(SOURCE DOCUMENT Opens)

Researchers at KU Leuven have made significant progress in brain-computer interface (BCI) technology, potentially offering new hope to patients with neurological disorders.
BCIs work by measuring brain signals through electrodes placed either on or inside the brain or on the scalp, converting these signals into computer commands.
The ultimate aim is to help individuals regain independence in movement, speech, or other functional abilities.
In their study, KU Leuven scientists successfully used brain activity to control a virtual character in real time within a complex three-dimensional environment.
Test subjects – three rhesus monkeys – navigated an avatar through a virtual world without any physical movement, avoiding obstacles and adapting their path when goals changed.
The new BCI system collects signals from multiple motor regions of the brain simultaneously, enabling more intuitive and flexible control compared to earlier interfaces that relied on single brain areas.
Remarkably, the monkeys required minimal training to use the system after a brief familiarisation phase, with their brains adjusting further during operation.
Researchers emphasised the importance of the realistic 3D environment, explaining that future applications – such as wheelchair control – will need to function seamlessly in dynamic settings such as homes and public spaces.

(SOURCE DOCUMENT Closes)

EXPLORE THE MATERIAL.
**a)** Print the portion of the brain-computer interface article from "Test subjects –" up to and including "single brain areas.".
**b)** In the brain-computer interface article, which test subjects did the KU Leuven researchers use?

(EXTRACTED DATA Opens)

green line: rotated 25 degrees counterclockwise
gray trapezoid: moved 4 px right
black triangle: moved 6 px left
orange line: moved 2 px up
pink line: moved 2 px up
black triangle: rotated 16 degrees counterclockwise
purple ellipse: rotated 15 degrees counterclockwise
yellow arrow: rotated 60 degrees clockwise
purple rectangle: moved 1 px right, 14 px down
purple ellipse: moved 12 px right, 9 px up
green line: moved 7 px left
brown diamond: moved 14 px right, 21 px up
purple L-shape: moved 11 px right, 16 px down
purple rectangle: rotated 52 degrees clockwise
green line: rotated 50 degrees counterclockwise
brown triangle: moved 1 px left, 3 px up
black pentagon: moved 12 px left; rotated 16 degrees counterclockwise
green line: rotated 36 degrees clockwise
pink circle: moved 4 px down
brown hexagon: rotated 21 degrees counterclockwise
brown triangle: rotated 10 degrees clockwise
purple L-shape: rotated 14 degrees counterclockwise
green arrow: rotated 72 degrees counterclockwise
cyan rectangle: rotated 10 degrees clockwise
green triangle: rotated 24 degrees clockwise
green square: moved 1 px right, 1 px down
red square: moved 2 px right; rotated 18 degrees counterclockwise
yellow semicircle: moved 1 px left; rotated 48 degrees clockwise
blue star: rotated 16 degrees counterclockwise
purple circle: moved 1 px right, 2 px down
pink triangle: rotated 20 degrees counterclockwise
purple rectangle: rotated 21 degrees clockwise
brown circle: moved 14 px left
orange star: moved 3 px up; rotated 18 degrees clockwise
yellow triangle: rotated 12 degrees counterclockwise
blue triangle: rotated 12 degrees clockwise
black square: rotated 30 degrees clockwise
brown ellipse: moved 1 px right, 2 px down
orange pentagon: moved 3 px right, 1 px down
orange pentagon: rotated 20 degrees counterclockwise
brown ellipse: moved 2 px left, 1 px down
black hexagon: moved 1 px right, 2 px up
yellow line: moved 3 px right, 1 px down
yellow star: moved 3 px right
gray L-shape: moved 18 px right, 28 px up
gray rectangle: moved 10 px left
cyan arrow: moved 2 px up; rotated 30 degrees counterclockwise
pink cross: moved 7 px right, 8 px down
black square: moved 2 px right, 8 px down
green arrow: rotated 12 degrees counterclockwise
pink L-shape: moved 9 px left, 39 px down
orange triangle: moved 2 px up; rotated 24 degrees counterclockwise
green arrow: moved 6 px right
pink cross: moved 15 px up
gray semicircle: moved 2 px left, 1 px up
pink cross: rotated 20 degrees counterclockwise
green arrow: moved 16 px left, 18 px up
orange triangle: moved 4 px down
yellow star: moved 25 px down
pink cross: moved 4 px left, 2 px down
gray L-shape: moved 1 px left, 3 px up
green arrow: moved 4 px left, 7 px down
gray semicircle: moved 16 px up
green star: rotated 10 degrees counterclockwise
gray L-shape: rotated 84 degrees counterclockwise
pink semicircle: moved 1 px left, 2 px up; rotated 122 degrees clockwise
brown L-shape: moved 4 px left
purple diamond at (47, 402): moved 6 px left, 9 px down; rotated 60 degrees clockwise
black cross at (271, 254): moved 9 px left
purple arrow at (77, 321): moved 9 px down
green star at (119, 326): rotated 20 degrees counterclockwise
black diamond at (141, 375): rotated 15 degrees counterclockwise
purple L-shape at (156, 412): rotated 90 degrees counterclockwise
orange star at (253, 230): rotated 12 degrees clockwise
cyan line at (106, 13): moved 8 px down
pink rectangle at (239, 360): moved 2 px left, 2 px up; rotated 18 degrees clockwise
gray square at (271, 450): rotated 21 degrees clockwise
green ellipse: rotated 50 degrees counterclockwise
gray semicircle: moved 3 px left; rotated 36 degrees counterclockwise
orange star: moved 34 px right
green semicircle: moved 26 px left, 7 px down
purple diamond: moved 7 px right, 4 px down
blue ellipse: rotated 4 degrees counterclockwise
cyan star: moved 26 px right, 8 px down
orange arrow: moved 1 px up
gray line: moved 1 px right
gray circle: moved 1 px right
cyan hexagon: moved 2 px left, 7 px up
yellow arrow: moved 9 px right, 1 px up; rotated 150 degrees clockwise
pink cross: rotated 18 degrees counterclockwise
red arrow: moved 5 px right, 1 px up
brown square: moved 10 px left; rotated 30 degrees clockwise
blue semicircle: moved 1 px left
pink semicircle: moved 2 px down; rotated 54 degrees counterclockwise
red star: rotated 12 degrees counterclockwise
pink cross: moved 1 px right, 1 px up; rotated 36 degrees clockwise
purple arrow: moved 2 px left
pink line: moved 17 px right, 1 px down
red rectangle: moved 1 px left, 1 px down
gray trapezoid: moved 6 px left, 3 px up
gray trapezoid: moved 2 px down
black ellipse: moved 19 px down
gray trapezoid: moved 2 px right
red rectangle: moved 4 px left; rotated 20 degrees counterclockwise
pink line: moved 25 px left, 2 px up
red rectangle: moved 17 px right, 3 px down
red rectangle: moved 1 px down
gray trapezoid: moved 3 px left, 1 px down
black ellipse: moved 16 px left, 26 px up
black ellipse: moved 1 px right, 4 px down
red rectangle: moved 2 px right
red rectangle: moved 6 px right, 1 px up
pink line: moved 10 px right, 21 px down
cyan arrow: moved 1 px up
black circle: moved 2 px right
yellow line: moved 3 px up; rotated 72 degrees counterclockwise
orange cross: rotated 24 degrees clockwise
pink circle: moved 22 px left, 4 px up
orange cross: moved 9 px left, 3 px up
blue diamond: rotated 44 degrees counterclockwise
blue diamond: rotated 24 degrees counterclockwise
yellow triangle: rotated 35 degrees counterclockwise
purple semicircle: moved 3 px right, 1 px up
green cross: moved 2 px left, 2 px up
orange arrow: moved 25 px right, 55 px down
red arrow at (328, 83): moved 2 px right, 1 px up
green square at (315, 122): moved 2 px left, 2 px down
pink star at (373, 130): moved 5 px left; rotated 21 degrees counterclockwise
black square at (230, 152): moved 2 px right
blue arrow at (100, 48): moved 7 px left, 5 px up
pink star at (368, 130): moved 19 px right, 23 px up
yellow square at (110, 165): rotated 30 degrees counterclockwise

(EXTRACTED DATA Closes)

ANSWERS PER TASK.
**a)**
Test subjects – three rhesus monkeys – navigated an avatar through a virtual world without any physical movement, avoiding obstacles and adapting their path when goals changed.
The new BCI system collects signals from multiple motor regions of the brain simultaneously, enabling more intuitive and flexible control compared to earlier interfaces that relied on single brain areas.

**b)** Three rhesus monkeys.